Democrat Parks Helms, who currently chairs the commission, said that now might not be the time to start basing school funding on a per pupil basis.
"While that might be good in a school system that is stabilized, I don't think it is applicable in a system like this one when we're trying to implement a school choice plan that runs the great risk of resegregating our schools."
That's where the budget debate this spring might become racially charged. A per-pupil funding formula the Republicans want is a more racially neutral strategy that focuses more on how many seats the system needs and less on who sits in them. In contrast, the general philosophy of most of the school board and the Democrats on the county commission is that inner-city schools and those with high percentages of students on free and reduced lunch should be rebuilt or renovated in order to attract better teachers and students of higher income levels. The problem is that since parents can now choose where their kids go to school within a choice zone, many suburban schools have become overflowing trailer farms while many inner city schools, where much of the renovation and new construction money in this fall's bond package was directed, are significantly below capacity and could hold dozens to hundreds more students.
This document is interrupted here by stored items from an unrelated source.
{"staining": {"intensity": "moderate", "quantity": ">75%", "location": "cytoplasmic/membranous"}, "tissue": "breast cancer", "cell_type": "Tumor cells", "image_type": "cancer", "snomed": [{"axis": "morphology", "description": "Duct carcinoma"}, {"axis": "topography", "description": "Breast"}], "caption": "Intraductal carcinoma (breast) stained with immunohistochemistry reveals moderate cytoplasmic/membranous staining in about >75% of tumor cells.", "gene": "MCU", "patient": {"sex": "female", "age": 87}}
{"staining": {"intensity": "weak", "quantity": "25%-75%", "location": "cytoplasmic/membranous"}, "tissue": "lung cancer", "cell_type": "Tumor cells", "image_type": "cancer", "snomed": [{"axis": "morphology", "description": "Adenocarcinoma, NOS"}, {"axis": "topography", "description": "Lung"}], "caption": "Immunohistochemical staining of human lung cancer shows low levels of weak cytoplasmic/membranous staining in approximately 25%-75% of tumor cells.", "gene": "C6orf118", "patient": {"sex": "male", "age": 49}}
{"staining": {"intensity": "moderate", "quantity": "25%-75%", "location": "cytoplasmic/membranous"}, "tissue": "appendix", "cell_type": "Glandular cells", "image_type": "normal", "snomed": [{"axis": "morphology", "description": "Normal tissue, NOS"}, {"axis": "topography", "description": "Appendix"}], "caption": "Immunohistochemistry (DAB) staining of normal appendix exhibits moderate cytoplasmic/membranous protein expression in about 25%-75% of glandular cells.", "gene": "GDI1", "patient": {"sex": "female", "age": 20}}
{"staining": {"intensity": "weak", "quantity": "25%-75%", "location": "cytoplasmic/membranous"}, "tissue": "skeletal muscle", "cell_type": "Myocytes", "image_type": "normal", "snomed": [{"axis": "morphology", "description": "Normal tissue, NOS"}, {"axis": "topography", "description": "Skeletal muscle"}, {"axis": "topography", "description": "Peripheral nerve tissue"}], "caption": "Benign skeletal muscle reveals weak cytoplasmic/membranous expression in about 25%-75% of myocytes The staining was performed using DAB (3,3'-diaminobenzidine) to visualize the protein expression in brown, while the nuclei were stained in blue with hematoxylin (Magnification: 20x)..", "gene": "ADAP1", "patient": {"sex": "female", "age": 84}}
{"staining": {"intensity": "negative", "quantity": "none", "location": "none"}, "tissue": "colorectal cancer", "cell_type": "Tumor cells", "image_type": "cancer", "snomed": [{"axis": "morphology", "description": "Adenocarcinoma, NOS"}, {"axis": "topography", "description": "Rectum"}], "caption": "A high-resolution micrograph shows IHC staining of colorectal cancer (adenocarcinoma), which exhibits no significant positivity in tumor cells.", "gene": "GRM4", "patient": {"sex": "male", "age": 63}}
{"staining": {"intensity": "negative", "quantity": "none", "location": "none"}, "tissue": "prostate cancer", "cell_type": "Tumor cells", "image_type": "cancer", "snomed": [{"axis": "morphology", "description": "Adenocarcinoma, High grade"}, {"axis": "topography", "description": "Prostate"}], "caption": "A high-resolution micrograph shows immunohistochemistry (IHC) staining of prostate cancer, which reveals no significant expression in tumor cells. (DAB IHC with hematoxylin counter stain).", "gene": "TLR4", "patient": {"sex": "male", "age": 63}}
If none of the above gets the ire of liberal activists up, the tinkering the Republican commissioners plan for the sales and property tax rates will. Earlier this year, Cox voted with the Democrat majority commission led by Helms, to raise the county sales tax by half a cent. To compensate for that, the new Republican-led commission plans to slash the property tax rate by what will likely amount to 11 percent to offset the increase in the sales tax.
"Sales taxes are more regressive and hurt the poor," said Republican Bill James, who voted against the sales tax increase. "However, that's Parks Helms' problem for insisting it be increased."
Helms, who raised the hackles of some taxpayers who blame him for the large tax increases that he oversaw as chairman of the commission, took a far less combative tone than James.
"This is the Tom Cox agenda and he will have my support to the extent that I believe it to be a responsible and fiscally sound plan," said Helms. "At the same time, I know there are substantial needs in this county that will be even greater in this recessionary period. In North Carolina, one million people live in poverty and 62,000 of those live in Mecklenburg County. It presents a variety of problems that only government can deal with."
Cox says Mecklenburg County hasn't been hit as hard by the recession as other counties, but doesn't dispute that there are a lot of needs on the part of the poor.
"I can agree with Parks on that point, but still not vote for a tax hike," said Cox.